Information provided.
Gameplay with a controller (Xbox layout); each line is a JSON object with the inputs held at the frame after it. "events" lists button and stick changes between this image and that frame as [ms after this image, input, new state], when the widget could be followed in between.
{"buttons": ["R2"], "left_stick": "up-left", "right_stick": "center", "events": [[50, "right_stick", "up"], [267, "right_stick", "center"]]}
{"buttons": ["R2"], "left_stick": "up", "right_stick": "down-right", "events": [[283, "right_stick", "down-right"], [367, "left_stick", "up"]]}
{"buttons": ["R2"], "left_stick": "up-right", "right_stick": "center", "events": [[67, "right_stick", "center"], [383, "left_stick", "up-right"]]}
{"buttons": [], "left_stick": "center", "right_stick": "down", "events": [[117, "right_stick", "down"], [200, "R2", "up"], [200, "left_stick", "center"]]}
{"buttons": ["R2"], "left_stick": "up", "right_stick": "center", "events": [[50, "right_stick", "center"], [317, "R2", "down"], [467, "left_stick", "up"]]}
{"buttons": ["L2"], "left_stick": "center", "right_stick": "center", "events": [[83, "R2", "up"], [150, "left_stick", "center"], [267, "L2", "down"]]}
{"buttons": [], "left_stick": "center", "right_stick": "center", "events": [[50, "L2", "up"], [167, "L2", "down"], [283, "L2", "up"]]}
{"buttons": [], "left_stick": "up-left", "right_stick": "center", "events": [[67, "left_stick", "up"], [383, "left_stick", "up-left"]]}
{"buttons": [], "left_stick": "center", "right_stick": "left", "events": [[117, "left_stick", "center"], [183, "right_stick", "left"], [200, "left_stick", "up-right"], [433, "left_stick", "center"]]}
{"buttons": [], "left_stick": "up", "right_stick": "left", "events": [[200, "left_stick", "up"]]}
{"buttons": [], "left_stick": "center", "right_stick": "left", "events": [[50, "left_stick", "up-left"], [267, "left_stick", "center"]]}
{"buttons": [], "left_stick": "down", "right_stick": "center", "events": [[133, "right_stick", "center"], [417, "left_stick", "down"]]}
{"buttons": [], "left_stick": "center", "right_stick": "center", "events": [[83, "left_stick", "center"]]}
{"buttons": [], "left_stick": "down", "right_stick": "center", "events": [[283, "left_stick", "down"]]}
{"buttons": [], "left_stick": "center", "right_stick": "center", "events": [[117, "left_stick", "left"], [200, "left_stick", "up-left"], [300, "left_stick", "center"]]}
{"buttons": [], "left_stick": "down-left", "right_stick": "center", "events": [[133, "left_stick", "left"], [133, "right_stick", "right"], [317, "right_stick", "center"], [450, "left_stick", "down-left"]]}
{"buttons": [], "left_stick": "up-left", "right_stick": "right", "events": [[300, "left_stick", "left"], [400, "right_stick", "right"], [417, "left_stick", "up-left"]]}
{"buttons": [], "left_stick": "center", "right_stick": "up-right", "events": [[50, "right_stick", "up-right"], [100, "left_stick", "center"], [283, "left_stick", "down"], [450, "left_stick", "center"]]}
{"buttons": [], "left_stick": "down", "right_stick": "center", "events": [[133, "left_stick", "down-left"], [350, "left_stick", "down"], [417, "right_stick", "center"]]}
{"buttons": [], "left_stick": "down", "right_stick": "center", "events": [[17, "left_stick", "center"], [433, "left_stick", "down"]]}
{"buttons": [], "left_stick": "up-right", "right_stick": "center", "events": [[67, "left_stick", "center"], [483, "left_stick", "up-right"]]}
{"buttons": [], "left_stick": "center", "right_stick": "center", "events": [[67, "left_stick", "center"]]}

Work instructions. All of the entries should be written out again exactly.

Exercise solution.
Gameplay with a controller (Xbox layout); each line is a JSON object with the inputs held at the frame after it. "events" lists button and stick changes between this image and that frame as [ms after this image, input, new state], when the widget could be followed in between.
{"buttons": ["R2"], "left_stick": "up-left", "right_stick": "center", "events": [[50, "right_stick", "up"], [267, "right_stick", "center"]]}
{"buttons": ["R2"], "left_stick": "up", "right_stick": "down-right", "events": [[283, "right_stick", "down-right"], [367, "left_stick", "up"]]}
{"buttons": ["R2"], "left_stick": "up-right", "right_stick": "center", "events": [[67, "right_stick", "center"], [383, "left_stick", "up-right"]]}
{"buttons": [], "left_stick": "center", "right_stick": "down", "events": [[117, "right_stick", "down"], [200, "R2", "up"], [200, "left_stick", "center"]]}
{"buttons": ["R2"], "left_stick": "up", "right_stick": "center", "events": [[50, "right_stick", "center"], [317, "R2", "down"], [467, "left_stick", "up"]]}
{"buttons": ["L2"], "left_stick": "center", "right_stick": "center", "events": [[83, "R2", "up"], [150, "left_stick", "center"], [267, "L2", "down"]]}
{"buttons": [], "left_stick": "center", "right_stick": "center", "events": [[50, "L2", "up"], [167, "L2", "down"], [283, "L2", "up"]]}
{"buttons": [], "left_stick": "up-left", "right_stick": "center", "events": [[67, "left_stick", "up"], [383, "left_stick", "up-left"]]}
{"buttons": [], "left_stick": "center", "right_stick": "left", "events": [[117, "left_stick", "center"], [183, "right_stick", "left"], [200, "left_stick", "up-right"], [433, "left_stick", "center"]]}
{"buttons": [], "left_stick": "up", "right_stick": "left", "events": [[200, "left_stick", "up"]]}
{"buttons": [], "left_stick": "center", "right_stick": "left", "events": [[50, "left_stick", "up-left"], [267, "left_stick", "center"]]}
{"buttons": [], "left_stick": "down", "right_stick": "center", "events": [[133, "right_stick", "center"], [417, "left_stick", "down"]]}
{"buttons": [], "left_stick": "center", "right_stick": "center", "events": [[83, "left_stick", "center"]]}
{"buttons": [], "left_stick": "down", "right_stick": "center", "events": [[283, "left_stick", "down"]]}
{"buttons": [], "left_stick": "center", "right_stick": "center", "events": [[117, "left_stick", "left"], [200, "left_stick", "up-left"], [300, "left_stick", "center"]]}
{"buttons": [], "left_stick": "down-left", "right_stick": "center", "events": [[133, "left_stick", "left"], [133, "right_stick", "right"], [317, "right_stick", "center"], [450, "left_stick", "down-left"]]}
{"buttons": [], "left_stick": "up-left", "right_stick": "right", "events": [[300, "left_stick", "left"], [400, "right_stick", "right"], [417, "left_stick", "up-left"]]}
{"buttons": [], "left_stick": "center", "right_stick": "up-right", "events": [[50, "right_stick", "up-right"], [100, "left_stick", "center"], [283, "left_stick", "down"], [450, "left_stick", "center"]]}
{"buttons": [], "left_stick": "down", "right_stick": "center", "events": [[133, "left_stick", "down-left"], [350, "left_stick", "down"], [417, "right_stick", "center"]]}
{"buttons": [], "left_stick": "down", "right_stick": "center", "events": [[17, "left_stick", "center"], [433, "left_stick", "down"]]}
{"buttons": [], "left_stick": "up-right", "right_stick": "center", "events": [[67, "left_stick", "center"], [483, "left_stick", "up-right"]]}
{"buttons": [], "left_stick": "center", "right_stick": "center", "events": [[67, "left_stick", "center"]]}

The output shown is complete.